E così si conclude oggi anche questo pezzo di cammino, anche se mi resta un po’ di vita indiana nei giorni a venire. L’incontro con l’ayurveda nella sua madre terra è stato più profondo ancora di quello che mi aspettassi. Dopo 21 giorni, il corpo di sicuro ne esce più pulito, strizzato di tutto quello che non ero io, ma questo non è nulla rispetto a quello che è accaduto all’anima. Sento che è successo qualcosa da cui non posso più tornare indietro, che ho visto paesaggi interiori e meccanismi della mente di cui non voglio più cadere vittima. Ho riletto la mia vita alla luce di un punto di vista nuovo, che ora spero mi guiderà nel futuro.
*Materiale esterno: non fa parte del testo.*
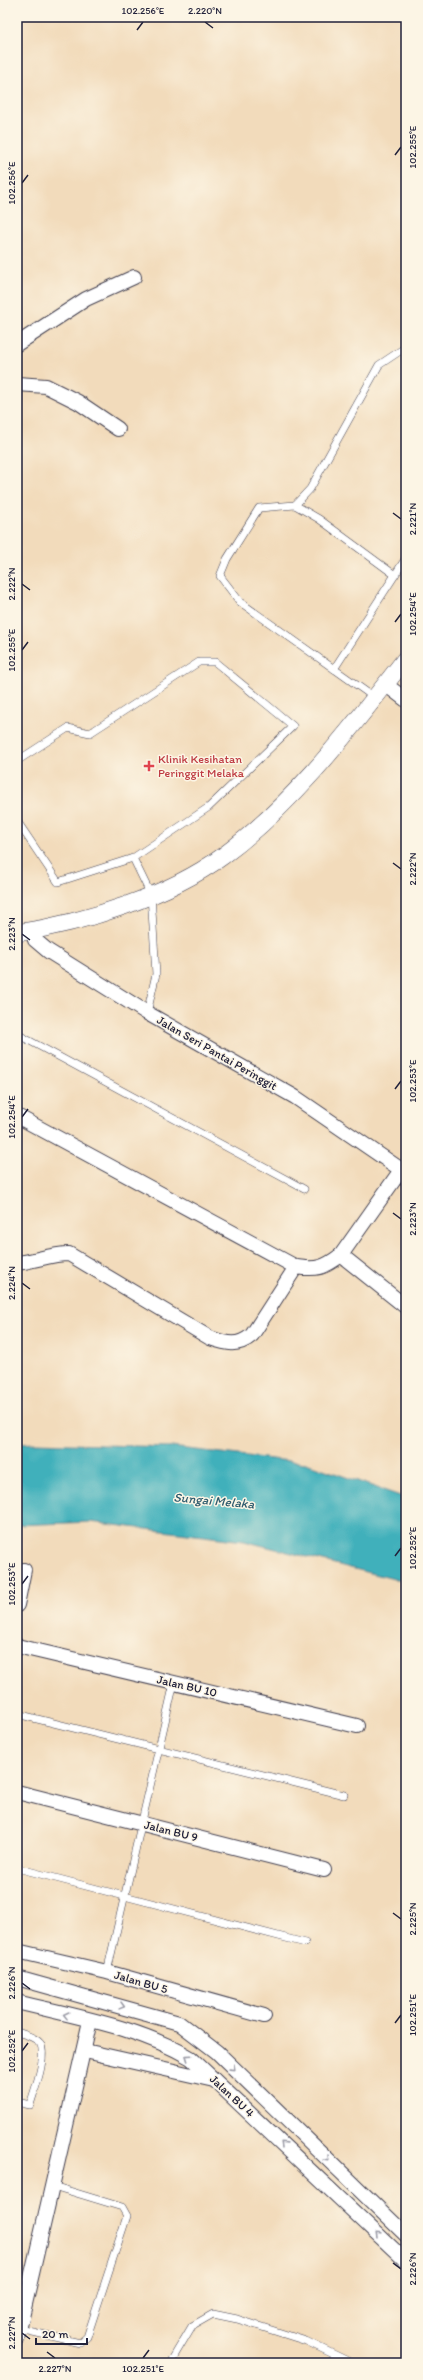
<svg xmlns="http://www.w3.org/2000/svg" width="423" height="2380" font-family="Itim,sans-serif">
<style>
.water{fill:#41b0bb;stroke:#32697b}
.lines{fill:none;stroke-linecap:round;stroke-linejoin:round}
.service-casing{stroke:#413e4e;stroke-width:8}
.minor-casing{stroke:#413e4e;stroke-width:16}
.tertiary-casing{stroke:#413e4e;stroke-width:18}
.service{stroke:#fff;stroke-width:7}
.minor{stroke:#fff;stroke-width:14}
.tertiary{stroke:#fff;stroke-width:17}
.oneway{stroke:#9c9ca7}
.ticks{fill:none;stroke:#22223b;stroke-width:1.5}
.health-dot{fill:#e0444e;stroke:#fcf5e5;stroke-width:1.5}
.labels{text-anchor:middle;stroke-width:3;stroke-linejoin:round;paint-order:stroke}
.health-label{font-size:12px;fill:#be3a42;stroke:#fcf5e5;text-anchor:start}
.street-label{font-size:12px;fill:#22223b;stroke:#fcf5e5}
.water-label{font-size:13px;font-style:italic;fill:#2e5b6e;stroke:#fcf5e5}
.neatline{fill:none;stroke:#22223b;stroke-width:1.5}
.ticks-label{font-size:10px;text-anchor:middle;fill:#22223b}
</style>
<rect width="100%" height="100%" fill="#fcf5e5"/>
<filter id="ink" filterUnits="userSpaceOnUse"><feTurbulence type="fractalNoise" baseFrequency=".025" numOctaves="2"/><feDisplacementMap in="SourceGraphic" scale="8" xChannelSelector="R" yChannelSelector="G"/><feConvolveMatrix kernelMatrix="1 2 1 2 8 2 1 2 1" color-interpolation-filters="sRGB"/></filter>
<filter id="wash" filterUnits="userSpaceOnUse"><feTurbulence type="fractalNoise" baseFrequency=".012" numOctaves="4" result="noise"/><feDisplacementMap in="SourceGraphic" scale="16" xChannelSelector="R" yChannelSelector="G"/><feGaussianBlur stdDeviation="0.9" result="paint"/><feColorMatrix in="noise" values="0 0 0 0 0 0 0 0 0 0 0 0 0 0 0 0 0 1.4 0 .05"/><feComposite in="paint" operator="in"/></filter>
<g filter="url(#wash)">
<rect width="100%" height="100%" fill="#f2dbbb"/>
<!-- water -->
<polygon class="water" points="36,1443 171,1447 306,1463 406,1498 406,1582 244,1541 90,1522 17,1525 17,1444"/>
</g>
<g filter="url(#ink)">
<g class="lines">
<!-- service casing -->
<g class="service-casing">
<g id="service">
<polyline points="295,505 319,519 395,575"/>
<polyline points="334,669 406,558"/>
<polyline points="375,698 240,602 220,576 227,559 259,508 295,505 310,489 379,365 406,347"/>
<polyline points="17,761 68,728 90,733 199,662 215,662 293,726 209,807 133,858 151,895 156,974 147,1013"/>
<polyline points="17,821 58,882 133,858"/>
<polyline points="17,1034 304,1189"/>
<polyline points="17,1714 344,1795"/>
<polyline points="17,1868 305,1943"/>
<polyline points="107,1972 174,1683"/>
<path d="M17 2032C25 2035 34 2036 40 2043 48 2056 34 2091 30 2105L17 2102"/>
<polyline points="20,2329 80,2343 87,2337 127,2216 122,2207 53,2186"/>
<polyline points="170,2363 192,2326 213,2314 237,2319 306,2341 352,2363"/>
</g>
</g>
<!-- minor casing -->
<g class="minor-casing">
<g id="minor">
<polyline points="17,344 86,299 134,277"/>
<polyline points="17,384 46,386 78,402 118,429"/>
<polyline points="385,684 406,700"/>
<polyline points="33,931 35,940 48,951 147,1013 295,1097 406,1173"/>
<path d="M17 1116 296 1267C317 1270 324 1268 341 1255L401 1170"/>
<polyline points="341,1255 406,1307"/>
<path d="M17 1263C35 1261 51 1254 69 1254L210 1338C227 1344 238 1347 252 1335L296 1267"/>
<polyline points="17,1605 24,1570"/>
<polyline points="17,1646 357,1726"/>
<polyline points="17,1792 324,1870"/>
<polyline points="17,1951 107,1972 264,2016"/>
<polyline points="17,1978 179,2023 217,2052 406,2235"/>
<path d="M17 2002C76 2017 139 2027 191 2058L406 2261"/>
<polyline points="85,2051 214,2080"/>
<polyline points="17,2339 90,2021"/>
</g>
</g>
<!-- tertiary casing -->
<g class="tertiary-casing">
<path id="tertiary" d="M17 933C83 923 169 896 223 856 295 803 351 728 406 658"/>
</g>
<!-- service -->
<use href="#service" class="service"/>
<!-- minor -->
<use href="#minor" class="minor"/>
<!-- tertiary -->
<use href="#tertiary" class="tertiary"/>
</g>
<!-- one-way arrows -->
<defs><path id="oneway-chevron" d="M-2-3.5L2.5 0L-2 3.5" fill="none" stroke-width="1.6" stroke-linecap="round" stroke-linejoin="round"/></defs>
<g class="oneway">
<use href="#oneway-chevron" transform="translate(122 2006) rotate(15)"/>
<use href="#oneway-chevron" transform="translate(66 2015) rotate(-166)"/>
<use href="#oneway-chevron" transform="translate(188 2057) rotate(-146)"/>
<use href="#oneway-chevron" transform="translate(233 2068) rotate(44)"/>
<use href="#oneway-chevron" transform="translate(283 2144) rotate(-136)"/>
<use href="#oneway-chevron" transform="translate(327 2159) rotate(44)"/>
<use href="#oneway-chevron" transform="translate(378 2234) rotate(-136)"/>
</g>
</g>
<!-- ticks -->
<path class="ticks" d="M205 22 213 28M137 30 143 22M395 155 401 147M22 183 28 175M393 513 401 519M22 584 30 590M395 622 401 614M22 650 28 642M393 863 401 869M22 934 30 940M395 1089 401 1081M22 1117 28 1109M393 1213 401 1219M22 1283 30 1289M395 1556 401 1548M22 1584 28 1576M393 1913 401 1919M22 1983 30 1989M395 2023 401 2015M22 2051 28 2043M393 2263 401 2269M22 2333 30 2339M47 2352 55 2358M143 2358 149 2350"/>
<!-- markers -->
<path class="health-dot" d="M147 760h4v4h4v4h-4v4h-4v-4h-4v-4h4z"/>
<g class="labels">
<!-- health labels -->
<g class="health-label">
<text x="158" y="763">Klinik Kesihatan<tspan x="158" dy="14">Peringgit Melaka</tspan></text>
</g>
<!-- street labels -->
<g class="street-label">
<text transform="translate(217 1053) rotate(30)" y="4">Jalan Seri Pantai Peringgit</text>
<text transform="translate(187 1686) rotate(13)" y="4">Jalan BU 10</text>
<text transform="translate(171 1831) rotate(14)" y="4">Jalan BU 9</text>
<text transform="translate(141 1982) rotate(16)" y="4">Jalan BU 5</text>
<text transform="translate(232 2096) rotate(43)" y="4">Jalan BU 4</text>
</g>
<!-- water labels -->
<g class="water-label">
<text transform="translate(214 1500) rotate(5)" y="5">Sungai Melaka</text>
</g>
</g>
<!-- margin -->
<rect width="423" height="2380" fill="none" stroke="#fcf5e5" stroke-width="44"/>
<!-- scale -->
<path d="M36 2338v6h51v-6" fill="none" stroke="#22223b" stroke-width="2"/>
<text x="42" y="2338" font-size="12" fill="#22223b" stroke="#fcf5e5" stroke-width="3" paint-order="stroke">20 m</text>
<rect x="22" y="22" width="379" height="2336" class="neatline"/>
<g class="ticks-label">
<text x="143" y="14">102.256°E</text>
<text x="205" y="14">2.220°N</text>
<text transform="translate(412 147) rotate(-90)" y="4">102.255°E</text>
<text transform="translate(11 183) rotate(-90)" y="4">102.256°E</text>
<text transform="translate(412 519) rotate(-90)" y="4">2.221°N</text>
<text transform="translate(11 584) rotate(-90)" y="4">2.222°N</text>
<text transform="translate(412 614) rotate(-90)" y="4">102.254°E</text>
<text transform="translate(11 650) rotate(-90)" y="4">102.255°E</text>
<text transform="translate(412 869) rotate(-90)" y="4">2.222°N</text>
<text transform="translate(11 934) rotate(-90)" y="4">2.223°N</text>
<text transform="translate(412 1081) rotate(-90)" y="4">102.253°E</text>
<text transform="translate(11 1117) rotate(-90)" y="4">102.254°E</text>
<text transform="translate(412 1219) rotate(-90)" y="4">2.223°N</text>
<text transform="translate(11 1283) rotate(-90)" y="4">2.224°N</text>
<text transform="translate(412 1548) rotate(-90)" y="4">102.252°E</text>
<text transform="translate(11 1584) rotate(-90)" y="4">102.253°E</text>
<text transform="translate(412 1919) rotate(-90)" y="4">2.225°N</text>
<text transform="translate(11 1983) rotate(-90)" y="4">2.226°N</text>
<text transform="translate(412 2015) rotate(-90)" y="4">102.251°E</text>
<text transform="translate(11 2051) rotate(-90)" y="4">102.252°E</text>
<text transform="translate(412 2269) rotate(-90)" y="4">2.226°N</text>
<text transform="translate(11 2333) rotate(-90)" y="4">2.227°N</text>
<text x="55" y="2372">2.227°N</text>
<text x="143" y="2372">102.251°E</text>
</g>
</svg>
Ho sentito per la prima volta non astrattamente che quello che noi chiamiamo Io è solo una verità mascherata. E che per raggiungere il vero sé e necessario diventare osservatori del proprio corpo e ancora di più della propria mente, in modo quasi impersonale. Riconoscere i propri pensieri, le proprie emozioni, i propri sentimenti, rispettarne l’intensità, le cause che li hanno generati, ma poi anche diventare consapevoli che non siamo tutto questo chiacchierare che ci impedisce di sentire la musica del nostro silenzio, della nostra pace, della nostra gioia interiore. E che, se si arriva lì, si è veramente in salvo.
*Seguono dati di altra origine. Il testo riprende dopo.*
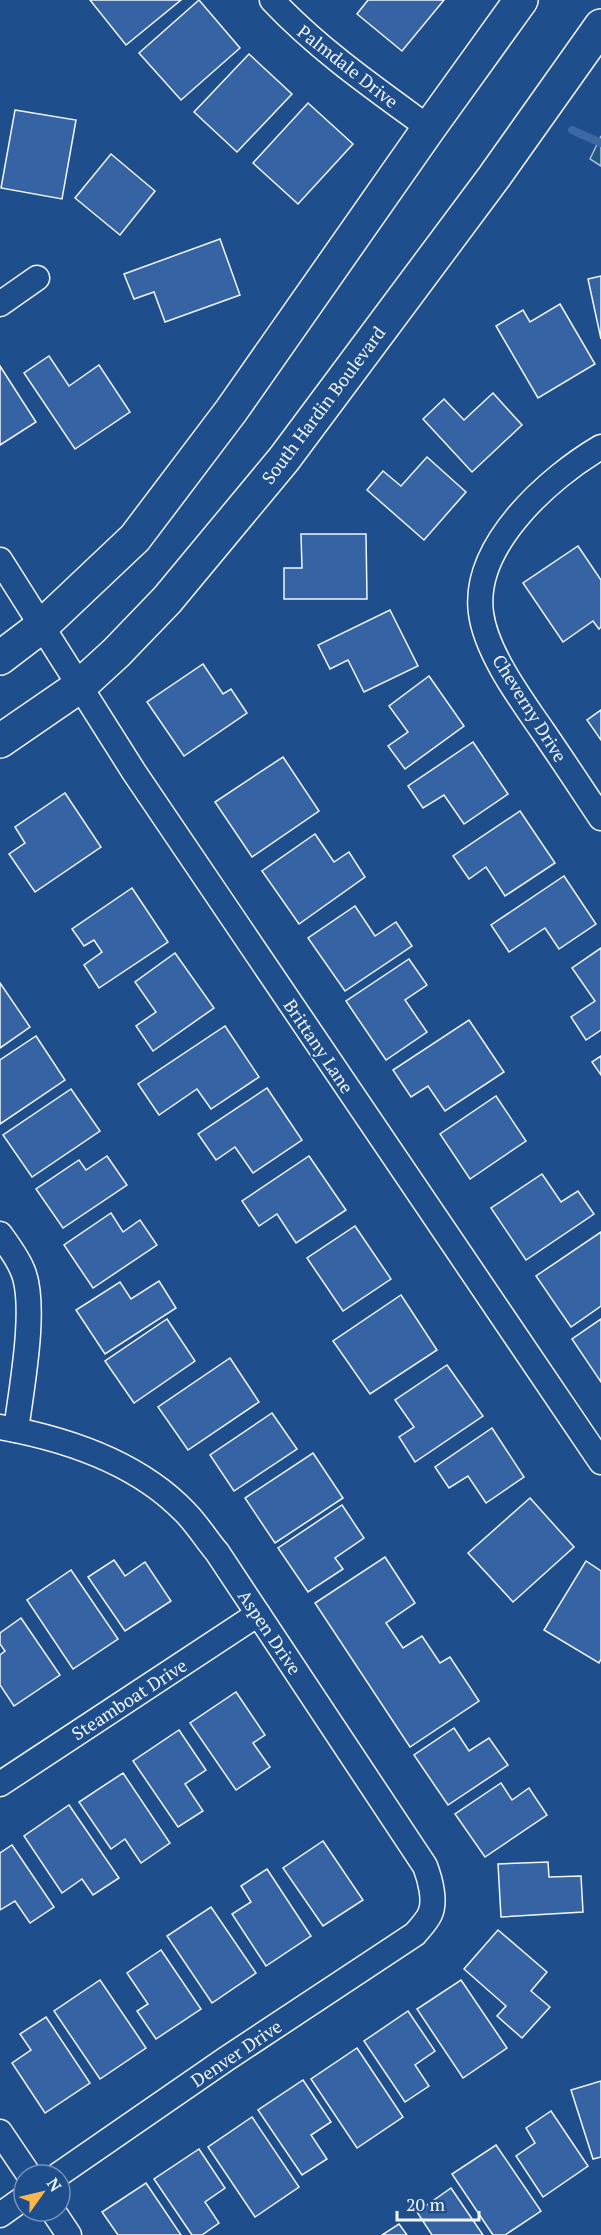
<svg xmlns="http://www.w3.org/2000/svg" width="601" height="2235" font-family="'PT Serif',serif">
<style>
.green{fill:#245a82;stroke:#a8bbd7;stroke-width:1.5}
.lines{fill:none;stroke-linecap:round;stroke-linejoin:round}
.stream{stroke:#3b69a3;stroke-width:8}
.building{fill:#3563a3;stroke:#f2f6ff;stroke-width:1.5}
.street-casing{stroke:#f2f6ff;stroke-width:27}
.secondary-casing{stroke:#f2f6ff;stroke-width:36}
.street{stroke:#1f4e8c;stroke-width:24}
.secondary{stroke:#1f4e8c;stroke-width:33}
.labels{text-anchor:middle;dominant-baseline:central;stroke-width:4.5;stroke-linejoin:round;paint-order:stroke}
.street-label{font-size:18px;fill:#f2f6ff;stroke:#1f4e8c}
</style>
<rect width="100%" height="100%" fill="#1f4e8c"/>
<!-- green -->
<path class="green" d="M 601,136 L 601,166 L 590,159 Z"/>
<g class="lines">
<!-- stream -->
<path class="stream" d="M 572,130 L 601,143"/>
</g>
<!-- building -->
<g class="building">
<path d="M 90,0 L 181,0 L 126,45 Z"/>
<path d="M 199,0 L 240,48 L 181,100 L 139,53 Z"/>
<path d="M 368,0 L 444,0 L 402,51 L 357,14 Z"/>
<path d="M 249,54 L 292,94 L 237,152 L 194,112 Z"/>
<path d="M 308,103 L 353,144 L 298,204 L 253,163 Z"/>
<path d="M 15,110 L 76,120 L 62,199 L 1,188 Z"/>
<path d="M 111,154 L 155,191 L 120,235 L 75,198 Z"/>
<path d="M 220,239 L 240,295 L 165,322 L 154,292 L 134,299 L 124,274 Z"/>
<path d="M 601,276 L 601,339 L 588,279 Z"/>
<path d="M 560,304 L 595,364 L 538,398 L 496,326 L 523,310 L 530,322 Z"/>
<path d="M 49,356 L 69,386 L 99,365 L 130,412 L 75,449 L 24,373 Z"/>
<path d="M 0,366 L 36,422 L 0,445 Z"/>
<path d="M 493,393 L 522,425 L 472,472 L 423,419 L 444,399 L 464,420 Z"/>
<path d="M 427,457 L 466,492 L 424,540 L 367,490 L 383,471 L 401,486 Z"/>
<path d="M 301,534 L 366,534 L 367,599 L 284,599 L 284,568 L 302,568 Z"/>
<path d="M 578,546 L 601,580 L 601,627 L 599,629 L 593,621 L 563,642 L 523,583 Z"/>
<path d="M 390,610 L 418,666 L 364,692 L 348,660 L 330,669 L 318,645 Z"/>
<path d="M 203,664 L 223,694 L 231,689 L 247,713 L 184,756 L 147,702 Z"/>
<path d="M 429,676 L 464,726 L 405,769 L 388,746 L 408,732 L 389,706 Z"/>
<path d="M 601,710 L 601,740 L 587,720 Z"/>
<path d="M 473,742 L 508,794 L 464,824 L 444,795 L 423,808 L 408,786 Z"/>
<path d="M 283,757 L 319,811 L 252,857 L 215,802 Z"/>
<path d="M 65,793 L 101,847 L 35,892 L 9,854 L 25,843 L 15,827 Z"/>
<path d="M 520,811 L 555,863 L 505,896 L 486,867 L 469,879 L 453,856 Z"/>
<path d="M 315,834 L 334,862 L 349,852 L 365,877 L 299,924 L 262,871 Z"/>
<path d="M 564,876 L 596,924 L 559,949 L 545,928 L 509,952 L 491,925 Z"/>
<path d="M 132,888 L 168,942 L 99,988 L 84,965 L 102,952 L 94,940 L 84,946 L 72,929 Z"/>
<path d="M 355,906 L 375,936 L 396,922 L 412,946 L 345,991 L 308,938 Z"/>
<path d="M 601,948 L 601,1030 L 586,1040 L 571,1017 L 595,1001 L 572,968 Z"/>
<path d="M 175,953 L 214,1008 L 153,1051 L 136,1026 L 156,1012 L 135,982 Z"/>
<path d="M 409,959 L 427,985 L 405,1000 L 427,1032 L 386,1060 L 346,1001 Z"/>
<path d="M 0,983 L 30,1027 L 0,1048 Z"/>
<path d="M 469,1020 L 504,1072 L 445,1111 L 428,1086 L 411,1097 L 393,1070 Z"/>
<path d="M 225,1026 L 259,1077 L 211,1109 L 197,1089 L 159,1115 L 138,1084 Z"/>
<path d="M 36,1036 L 65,1080 L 0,1124 L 0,1060 Z"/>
<path d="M 601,1056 L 601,1075 L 592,1062 Z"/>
<path d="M 267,1088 L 302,1140 L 253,1173 L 235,1147 L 216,1160 L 198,1134 Z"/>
<path d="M 71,1089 L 100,1131 L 32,1177 L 3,1135 Z"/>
<path d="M 496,1096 L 526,1141 L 470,1179 L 440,1134 Z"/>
<path d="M 107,1156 L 127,1185 L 63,1228 L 36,1189 L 79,1160 L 86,1170 Z"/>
<path d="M 309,1156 L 346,1210 L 296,1243 L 277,1214 L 259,1226 L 242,1201 Z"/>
<path d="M 542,1174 L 561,1202 L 578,1191 L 594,1214 L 526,1260 L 491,1208 Z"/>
<path d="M 111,1213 L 123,1232 L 140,1220 L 157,1245 L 93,1288 L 64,1245 Z"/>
<path d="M 355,1226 L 391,1279 L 343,1311 L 307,1258 Z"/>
<path d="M 601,1232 L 601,1306 L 571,1327 L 536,1276 Z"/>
<path d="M 159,1281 L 176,1308 L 105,1354 L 76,1310 L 120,1282 L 131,1299 Z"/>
<path d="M 401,1295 L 437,1350 L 370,1394 L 333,1341 Z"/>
<path d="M 167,1319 L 195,1361 L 134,1403 L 105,1361 Z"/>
<path d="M 601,1319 L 601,1382 L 572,1339 Z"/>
<path d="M 230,1358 L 259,1402 L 188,1450 L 158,1407 Z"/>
<path d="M 447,1365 L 483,1416 L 415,1462 L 399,1437 L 414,1427 L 395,1400 Z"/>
<path d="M 272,1413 L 297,1449 L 234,1491 L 210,1455 Z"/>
<path d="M 492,1428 L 524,1477 L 486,1503 L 468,1476 L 449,1488 L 435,1467 Z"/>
<path d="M 313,1453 L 343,1498 L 275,1543 L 245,1498 Z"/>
<path d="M 530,1498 L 574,1547 L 513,1602 L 468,1553 Z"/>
<path d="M 342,1505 L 364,1538 L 335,1558 L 343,1569 L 308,1592 L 278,1548 Z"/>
<path d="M 385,1557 L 415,1603 L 386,1623 L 403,1648 L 422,1636 L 440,1663 L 450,1657 L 479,1701 L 410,1747 L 315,1603 Z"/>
<path d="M 114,1560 L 125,1576 L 145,1562 L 171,1601 L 125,1631 L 88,1577 Z"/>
<path d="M 586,1561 L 601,1571 L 601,1659 L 599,1663 L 544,1630 Z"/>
<path d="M 71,1570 L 118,1639 L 73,1669 L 27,1600 Z"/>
<path d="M 21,1618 L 60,1675 L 14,1706 L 0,1685 L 0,1655 L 5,1651 L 0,1644 L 0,1633 Z"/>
<path d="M 236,1692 L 265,1735 L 253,1743 L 270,1767 L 236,1790 L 190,1723 Z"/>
<path d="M 454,1728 L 469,1751 L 489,1738 L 508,1765 L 448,1805 L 414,1755 Z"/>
<path d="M 179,1730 L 206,1770 L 185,1784 L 203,1811 L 178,1827 L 133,1761 Z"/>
<path d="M 123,1773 L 170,1843 L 141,1863 L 125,1839 L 111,1849 L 79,1802 Z"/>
<path d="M 501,1783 L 512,1800 L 529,1788 L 547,1815 L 485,1857 L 455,1814 Z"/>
<path d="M 69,1805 L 119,1878 L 93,1895 L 82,1879 L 62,1893 L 24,1836 Z"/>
<path d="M 323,1841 L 363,1900 L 323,1926 L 283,1868 Z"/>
<path d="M 12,1845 L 54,1907 L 30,1923 L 15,1901 L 0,1910 L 0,1853 Z"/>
<path d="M 548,1862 L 549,1877 L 581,1876 L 583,1912 L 501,1917 L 498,1864 Z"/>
<path d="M 267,1869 L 311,1936 L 266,1966 L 232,1914 L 251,1902 L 241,1886 Z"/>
<path d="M 211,1907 L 256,1973 L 212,2003 L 167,1936 Z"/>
<path d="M 498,1930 L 547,1972 L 531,1991 L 550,2007 L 522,2038 L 497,2016 L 506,2006 L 464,1969 Z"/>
<path d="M 161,1950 L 201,2009 L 156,2039 L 137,2011 L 148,2004 L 127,1973 Z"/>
<path d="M 100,1980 L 146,2048 L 100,2079 L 54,2011 Z"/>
<path d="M 461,1980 L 507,2048 L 463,2078 L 417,2009 Z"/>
<path d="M 408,2011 L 435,2051 L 415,2065 L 429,2086 L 405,2102 L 364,2041 Z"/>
<path d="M 46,2017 L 90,2083 L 45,2113 L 12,2063 L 31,2050 L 20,2034 Z"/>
<path d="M 357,2048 L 403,2117 L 357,2148 L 311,2079 Z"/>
<path d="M 303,2080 L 331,2122 L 311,2135 L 327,2159 L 302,2175 L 258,2110 Z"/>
<path d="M 601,2081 L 601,2157 L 593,2159 L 571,2090 Z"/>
<path d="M 551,2111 L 588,2166 L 543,2197 L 516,2156 L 535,2143 L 526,2128 Z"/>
<path d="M 252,2117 L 299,2187 L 255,2217 L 208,2147 Z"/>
<path d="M 496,2145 L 541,2211 L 505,2235 L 493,2235 L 452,2174 Z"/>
<path d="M 199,2149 L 225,2188 L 205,2202 L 219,2223 L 202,2235 L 192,2235 L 154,2179 Z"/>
<path d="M 146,2183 L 181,2235 L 118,2235 L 102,2212 Z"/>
<path d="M 451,2188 L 483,2235 L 432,2235 L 417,2212 Z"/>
<path d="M 399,2224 L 407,2235 L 382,2235 Z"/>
</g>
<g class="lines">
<!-- street casing -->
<g class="street-casing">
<g id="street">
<path d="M 272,0 C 318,49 374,88 429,128"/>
<path d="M 0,304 L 37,278"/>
<path d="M 601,447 C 548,478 472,546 481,613 C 486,652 520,698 542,730 C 562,759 581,788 601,818"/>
<path d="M 0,560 L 134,772 L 601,1462"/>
<path d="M 0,1234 C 8,1245 17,1257 22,1269 C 38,1303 21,1391 16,1430"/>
<path d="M 0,1427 C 67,1439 137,1462 185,1512 C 197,1524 206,1539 217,1552 L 425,1866 C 430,1879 436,1901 430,1914 C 427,1921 420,1928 415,1934 L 226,2059 L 58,2175"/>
<path d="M 0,1784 L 258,1614"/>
<path d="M 0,2132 L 29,2175"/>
<path d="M 53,2211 L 69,2235"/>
<path d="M 0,2215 L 24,2198"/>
</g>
</g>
<!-- secondary casing -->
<g class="secondary-casing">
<g id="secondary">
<path d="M 0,658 L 42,626 L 135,538 L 231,411 L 429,128 L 521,0"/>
<path d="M 0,741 L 80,686 L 116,653 L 167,600 L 284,459 L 494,177 L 601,26"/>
</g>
</g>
<!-- street -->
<use href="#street" class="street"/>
<!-- secondary -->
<use href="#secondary" class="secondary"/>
</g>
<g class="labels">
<!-- street labels -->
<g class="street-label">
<text transform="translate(348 66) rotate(38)">Palmdale Drive</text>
<text transform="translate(323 405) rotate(-53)">South Hardin Boulevard</text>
<text transform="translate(530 708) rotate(58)">Cheverny Drive</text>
<text transform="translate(319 1046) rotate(56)">Brittany Lane</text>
<text transform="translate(270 1632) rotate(56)">Aspen Drive</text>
<text transform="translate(129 1699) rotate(-33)">Steamboat Drive</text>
<text transform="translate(236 2053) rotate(-34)">Denver Drive</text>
</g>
</g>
<!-- north arrow -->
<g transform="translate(42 2193) rotate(56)"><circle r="28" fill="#1f4e8c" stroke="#7391ba" stroke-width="1.5"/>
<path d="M0-4.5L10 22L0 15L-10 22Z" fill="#ffb74d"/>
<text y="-9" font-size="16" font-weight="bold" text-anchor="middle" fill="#f2f6ff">N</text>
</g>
<!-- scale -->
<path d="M397 2211v9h82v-9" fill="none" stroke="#f2f6ff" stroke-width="3"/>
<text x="406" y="2211" font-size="18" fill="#f2f6ff" stroke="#1f4e8c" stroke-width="4.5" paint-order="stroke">20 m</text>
</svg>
In certi momenti, quando la notte virava al rosa del mattino, mentre si risvegliavano gli uccelli esotici con canti che mi sono diventati amici, mentre il vento tra le palme portava via quello che restava dell’oscurità, per brevi istanti ho visto chiaro. Come se tutte le terapie avessero pulito i vetri della vista interiore. Per qualche pausa di grazia ho potuto distanziarmi da un’idea fissa e mentale su me stessa, e anche portare grande rispetto e amore per quella me che ha camminato finora legata ai condizionamenti della mente, spesso nati da dolori molto antichi, che forse ora sono in grado di lasciar andare.
Si tratta ancora una volta di un problema di libertà. Quando si deve decidere cosa di noi va cresciuto e da cosa invece è bene preparare il distacco, la domanda che dovremmo farci è infatti sempre la stessa: tutto ciò mi avvicina o mi allontana dalla libertà? E se ci accorgiamo che ci sono in noi tracciati che pensiamo di governare ma che invece tirano i nostri fili come burattini, allora bisogna prepararsi al taglio. Se è la vera libertà quella che cerchiamo in questa attraversata di vita. Se è, infine, la verità, la cosa che desideriamo più di ogni altra cosa.
Quanto a me, voglio provarci a smettere vecchi spaventi, vecchie definizioni, cambiare occhi e parole quando mi penso, provarci anche a non tendermi più per resistere alla vita: ad arrendermi, ma con fiducia e verso l’alto, al suo abbraccio perfetto.